| WORK INSTRUCTIONS |
Could you render the lines of the material between the line holding "perdavimą tretiesiems asmenims." and the line holding "12.4 Pardavėjas atleidžiamas", inclusive, as a numbered list with blank lines omitted?

| Collected data |
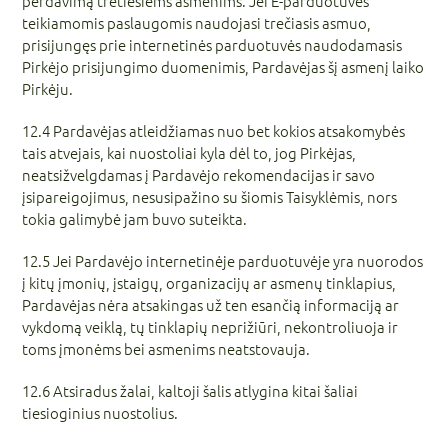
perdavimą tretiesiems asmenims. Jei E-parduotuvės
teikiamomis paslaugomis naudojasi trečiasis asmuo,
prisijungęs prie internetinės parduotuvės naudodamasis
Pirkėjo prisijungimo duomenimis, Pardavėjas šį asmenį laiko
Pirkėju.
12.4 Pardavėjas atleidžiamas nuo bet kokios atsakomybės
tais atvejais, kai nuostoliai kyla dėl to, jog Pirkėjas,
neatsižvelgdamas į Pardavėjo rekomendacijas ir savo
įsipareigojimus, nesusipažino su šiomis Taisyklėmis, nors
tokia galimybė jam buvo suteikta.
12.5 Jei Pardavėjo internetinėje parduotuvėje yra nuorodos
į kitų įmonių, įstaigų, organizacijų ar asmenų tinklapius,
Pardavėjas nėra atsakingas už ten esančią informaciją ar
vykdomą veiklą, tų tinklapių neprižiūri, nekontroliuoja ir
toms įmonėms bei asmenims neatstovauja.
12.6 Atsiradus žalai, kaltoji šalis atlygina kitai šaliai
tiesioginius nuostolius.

* * *

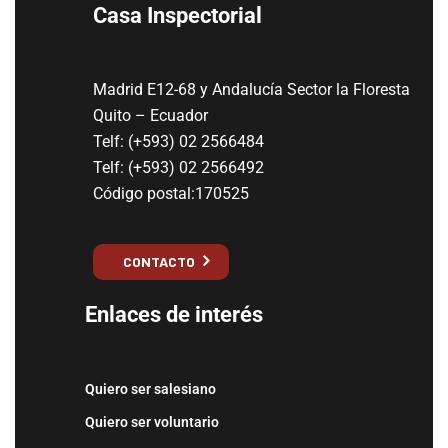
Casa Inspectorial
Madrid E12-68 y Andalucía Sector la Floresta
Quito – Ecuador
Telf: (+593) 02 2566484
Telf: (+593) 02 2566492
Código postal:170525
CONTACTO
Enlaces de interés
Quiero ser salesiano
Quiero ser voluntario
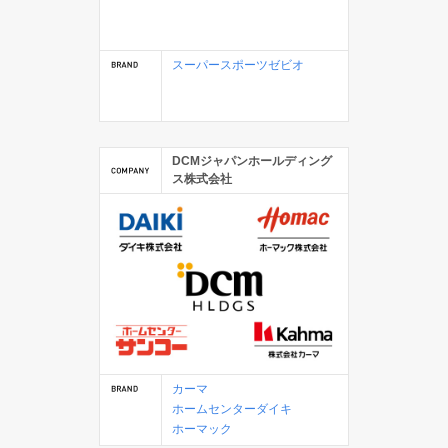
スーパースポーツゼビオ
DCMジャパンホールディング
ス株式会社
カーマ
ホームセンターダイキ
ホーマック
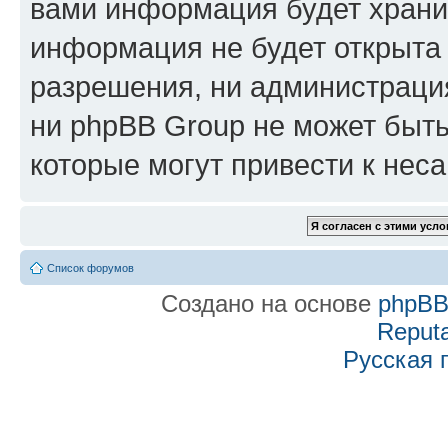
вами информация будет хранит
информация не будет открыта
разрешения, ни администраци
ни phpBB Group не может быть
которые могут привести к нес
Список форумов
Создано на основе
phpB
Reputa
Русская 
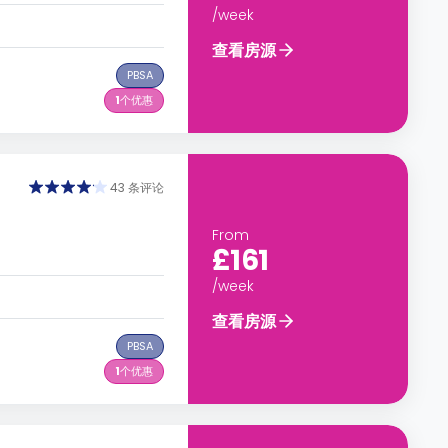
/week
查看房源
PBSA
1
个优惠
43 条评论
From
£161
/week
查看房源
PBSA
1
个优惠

| WRITTEN SOLUTION |
1. perdavimą tretiesiems asmenims. Jei E-parduotuvės
2. teikiamomis paslaugomis naudojasi trečiasis asmuo,
3. prisijungęs prie internetinės parduotuvės naudodamasis
4. Pirkėjo prisijungimo duomenimis, Pardavėjas šį asmenį laiko
5. Pirkėju.
6. 12.4 Pardavėjas atleidžiamas nuo bet kokios atsakomybės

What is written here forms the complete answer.